Task prompt. Rewrite the lines from the one with "The chat allows" up to and including the one with "access. So it" as a JSON list of strings, one string per line with blank lines left out. Convert only those lines.

Provided material.
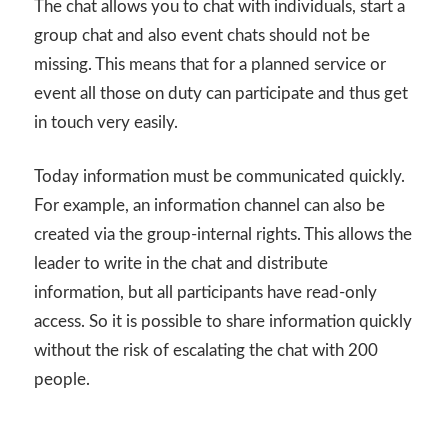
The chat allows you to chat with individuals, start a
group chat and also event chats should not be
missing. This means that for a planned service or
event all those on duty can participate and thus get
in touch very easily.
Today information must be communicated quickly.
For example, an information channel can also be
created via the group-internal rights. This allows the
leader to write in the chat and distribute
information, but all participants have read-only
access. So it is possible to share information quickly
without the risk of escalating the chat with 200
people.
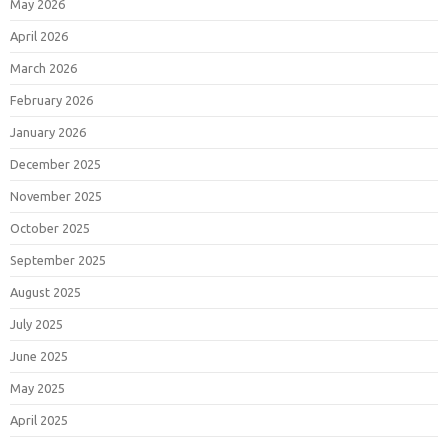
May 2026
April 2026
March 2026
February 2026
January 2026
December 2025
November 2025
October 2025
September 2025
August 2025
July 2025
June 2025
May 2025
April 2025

...

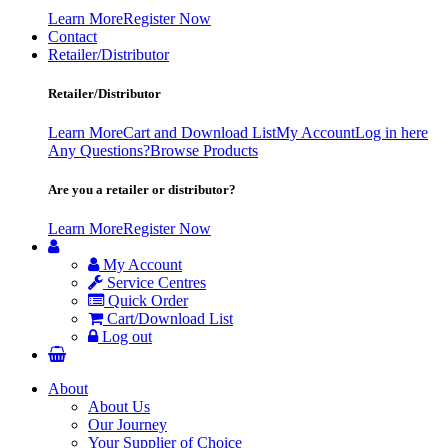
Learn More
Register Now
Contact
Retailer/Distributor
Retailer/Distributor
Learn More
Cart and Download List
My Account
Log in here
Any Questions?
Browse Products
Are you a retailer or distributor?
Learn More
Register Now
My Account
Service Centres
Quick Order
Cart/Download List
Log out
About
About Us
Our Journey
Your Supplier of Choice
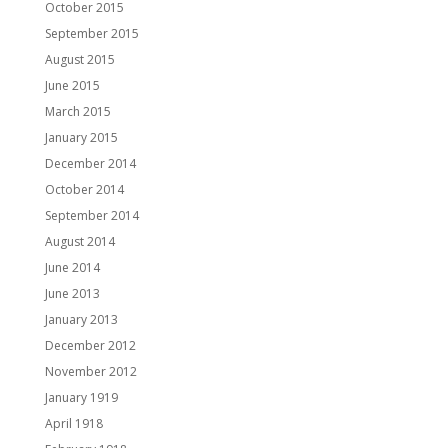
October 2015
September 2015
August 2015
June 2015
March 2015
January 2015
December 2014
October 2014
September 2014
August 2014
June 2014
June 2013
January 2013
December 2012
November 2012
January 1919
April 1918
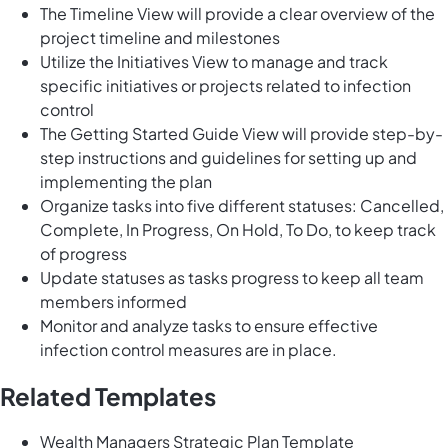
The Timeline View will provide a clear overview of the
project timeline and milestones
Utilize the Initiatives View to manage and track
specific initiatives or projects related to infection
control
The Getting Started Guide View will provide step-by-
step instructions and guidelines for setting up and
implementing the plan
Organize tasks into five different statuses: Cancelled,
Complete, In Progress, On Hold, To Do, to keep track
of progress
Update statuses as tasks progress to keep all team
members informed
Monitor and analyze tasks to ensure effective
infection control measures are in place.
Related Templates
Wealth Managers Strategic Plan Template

Response area.
[
  "The chat allows you to chat with individuals, start a",
  "group chat and also event chats should not be",
  "missing. This means that for a planned service or",
  "event all those on duty can participate and thus get",
  "in touch very easily.",
  "Today information must be communicated quickly.",
  "For example, an information channel can also be",
  "created via the group-internal rights. This allows the",
  "leader to write in the chat and distribute",
  "information, but all participants have read-only",
  "access. So it is possible to share information quickly"
]